使用Python的回归问题的分类特征(对象/浮点)选择
我有一组字母数字分类功能 (C_1,C_2,...,C_N)
和一个数字目标变量 (预测) )
作为熊猫数据框架。您能否向我建议我可以将其用于此数据集的任何功能选择算法?
I have a set of alphanumeric categorical features (c_1,c_2, ..., c_n)
and one numeric target variable (prediction)
as a pandas dataframe.

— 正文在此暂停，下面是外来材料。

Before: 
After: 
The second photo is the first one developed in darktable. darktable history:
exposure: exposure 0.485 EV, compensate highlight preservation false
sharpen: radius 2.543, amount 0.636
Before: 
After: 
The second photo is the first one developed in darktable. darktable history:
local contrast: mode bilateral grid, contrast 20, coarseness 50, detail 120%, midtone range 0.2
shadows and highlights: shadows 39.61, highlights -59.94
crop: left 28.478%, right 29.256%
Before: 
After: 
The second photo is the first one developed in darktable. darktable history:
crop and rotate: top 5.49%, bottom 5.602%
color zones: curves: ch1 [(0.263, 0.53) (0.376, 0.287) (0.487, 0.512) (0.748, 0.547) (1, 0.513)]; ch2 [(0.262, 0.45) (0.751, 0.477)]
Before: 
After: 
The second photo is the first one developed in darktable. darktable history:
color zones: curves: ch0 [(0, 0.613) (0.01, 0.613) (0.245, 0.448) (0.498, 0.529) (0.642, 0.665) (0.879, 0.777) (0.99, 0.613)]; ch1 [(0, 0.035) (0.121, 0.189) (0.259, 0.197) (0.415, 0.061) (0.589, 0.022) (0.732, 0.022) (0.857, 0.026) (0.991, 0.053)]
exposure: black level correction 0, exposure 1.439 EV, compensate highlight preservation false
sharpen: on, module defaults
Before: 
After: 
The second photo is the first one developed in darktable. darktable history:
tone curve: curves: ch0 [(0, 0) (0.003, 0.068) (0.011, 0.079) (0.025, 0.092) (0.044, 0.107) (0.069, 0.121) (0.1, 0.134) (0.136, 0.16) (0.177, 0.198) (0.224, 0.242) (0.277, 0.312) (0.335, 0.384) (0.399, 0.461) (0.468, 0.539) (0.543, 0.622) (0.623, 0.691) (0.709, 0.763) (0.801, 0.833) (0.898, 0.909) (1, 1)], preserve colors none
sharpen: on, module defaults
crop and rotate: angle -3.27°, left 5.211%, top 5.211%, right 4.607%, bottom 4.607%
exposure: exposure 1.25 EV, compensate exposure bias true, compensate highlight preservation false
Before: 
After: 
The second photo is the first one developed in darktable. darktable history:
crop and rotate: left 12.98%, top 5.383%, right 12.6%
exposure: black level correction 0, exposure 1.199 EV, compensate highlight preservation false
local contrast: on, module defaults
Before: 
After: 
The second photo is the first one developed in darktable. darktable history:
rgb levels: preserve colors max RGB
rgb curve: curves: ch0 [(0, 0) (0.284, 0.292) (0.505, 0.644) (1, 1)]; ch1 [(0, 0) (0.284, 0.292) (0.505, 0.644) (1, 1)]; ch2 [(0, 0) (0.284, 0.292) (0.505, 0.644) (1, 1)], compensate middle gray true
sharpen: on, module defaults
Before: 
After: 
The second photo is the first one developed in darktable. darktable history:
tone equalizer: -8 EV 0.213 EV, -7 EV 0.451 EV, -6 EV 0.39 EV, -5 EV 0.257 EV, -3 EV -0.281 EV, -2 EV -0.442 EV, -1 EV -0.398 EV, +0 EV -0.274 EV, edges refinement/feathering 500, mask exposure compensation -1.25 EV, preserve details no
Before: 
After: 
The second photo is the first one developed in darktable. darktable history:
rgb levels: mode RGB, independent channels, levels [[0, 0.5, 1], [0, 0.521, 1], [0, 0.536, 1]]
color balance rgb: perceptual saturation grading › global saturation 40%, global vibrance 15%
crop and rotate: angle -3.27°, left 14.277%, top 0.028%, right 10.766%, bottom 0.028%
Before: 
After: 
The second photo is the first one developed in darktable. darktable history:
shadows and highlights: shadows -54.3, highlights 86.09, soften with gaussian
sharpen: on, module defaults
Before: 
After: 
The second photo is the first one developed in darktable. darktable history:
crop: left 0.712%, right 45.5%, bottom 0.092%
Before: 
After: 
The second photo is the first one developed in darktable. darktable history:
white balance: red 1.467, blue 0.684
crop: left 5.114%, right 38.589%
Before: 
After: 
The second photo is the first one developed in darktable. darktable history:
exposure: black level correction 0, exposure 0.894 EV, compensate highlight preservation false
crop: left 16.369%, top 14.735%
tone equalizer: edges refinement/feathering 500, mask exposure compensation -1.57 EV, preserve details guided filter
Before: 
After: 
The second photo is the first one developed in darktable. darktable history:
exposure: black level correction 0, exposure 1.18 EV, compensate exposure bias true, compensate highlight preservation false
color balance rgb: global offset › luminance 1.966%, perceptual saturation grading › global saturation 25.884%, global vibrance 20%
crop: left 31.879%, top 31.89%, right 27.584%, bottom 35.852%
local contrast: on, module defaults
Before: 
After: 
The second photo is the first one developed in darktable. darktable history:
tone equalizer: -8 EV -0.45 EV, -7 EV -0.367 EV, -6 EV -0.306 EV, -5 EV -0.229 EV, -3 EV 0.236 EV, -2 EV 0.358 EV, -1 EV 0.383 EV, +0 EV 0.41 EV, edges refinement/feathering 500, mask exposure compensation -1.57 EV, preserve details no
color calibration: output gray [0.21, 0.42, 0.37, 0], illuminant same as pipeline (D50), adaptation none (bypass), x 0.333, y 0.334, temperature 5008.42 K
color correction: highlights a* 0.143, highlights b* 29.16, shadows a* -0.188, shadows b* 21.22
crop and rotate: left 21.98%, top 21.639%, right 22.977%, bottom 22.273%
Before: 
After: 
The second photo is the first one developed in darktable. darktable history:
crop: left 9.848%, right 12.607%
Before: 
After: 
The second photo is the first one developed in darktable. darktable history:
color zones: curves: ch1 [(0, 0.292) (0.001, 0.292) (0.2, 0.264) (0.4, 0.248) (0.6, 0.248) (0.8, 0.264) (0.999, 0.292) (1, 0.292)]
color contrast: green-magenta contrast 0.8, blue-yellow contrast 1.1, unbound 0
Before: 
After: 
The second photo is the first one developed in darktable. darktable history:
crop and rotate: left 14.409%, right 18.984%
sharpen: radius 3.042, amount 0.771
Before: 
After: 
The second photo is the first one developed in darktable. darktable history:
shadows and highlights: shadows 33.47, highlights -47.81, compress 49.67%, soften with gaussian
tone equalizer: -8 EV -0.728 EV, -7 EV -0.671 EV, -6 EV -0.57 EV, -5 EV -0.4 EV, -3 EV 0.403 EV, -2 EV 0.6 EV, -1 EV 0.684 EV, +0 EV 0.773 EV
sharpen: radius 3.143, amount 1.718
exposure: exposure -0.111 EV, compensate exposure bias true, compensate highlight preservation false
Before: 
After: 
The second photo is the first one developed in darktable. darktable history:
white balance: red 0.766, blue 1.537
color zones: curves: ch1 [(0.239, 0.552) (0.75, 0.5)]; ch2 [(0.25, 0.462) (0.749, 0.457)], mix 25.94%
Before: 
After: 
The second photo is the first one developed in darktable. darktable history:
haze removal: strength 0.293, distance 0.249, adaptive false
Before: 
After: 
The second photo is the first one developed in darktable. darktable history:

Can you please suggest to me any feature selection algorithm that I can use for this data set?
如果你对这篇内容有疑问,欢迎到本站社区发帖提问 参与讨论,获取更多帮助,或者扫码二维码加入 Web 技术交流群。

绑定邮箱获取回复消息
由于您还没有绑定你的真实邮箱,如果其他用户或者作者回复了您的评论,将不能在第一时间通知您!
发布评论
评论(1)
我假设您正在解决一个有监督的学习问题,例如回归或分类。
首先,我建议使用单速编码将分类特征转换为数字功能。 Pandas提供了一个有用的功能,已经可以做到:
如果您的功能数量有限,并且模型在计算上不太昂贵,则可以测试所有可能的功能的组合,这是最好的方法,但是很少是可行的选项。
一种可能的替代方法是使用与目标的相关性对所有功能进行排序,然后将它们顺序添加到模型中,测量我的模型的优点,然后选择提供最佳性能的功能集。
如果您具有高维数据,则可以考虑使用PCA或其他维度降低技术降低维度,它将数据投射到较低的维空间,以减少功能的数量,显然,由于PCA近似,您会丢失一些信息。
这些只是执行特征选择的方法的一些示例,还有许多其他方法。
最终提示:
I'm assuming you are solving a supervised learning problem like Regression or Classification.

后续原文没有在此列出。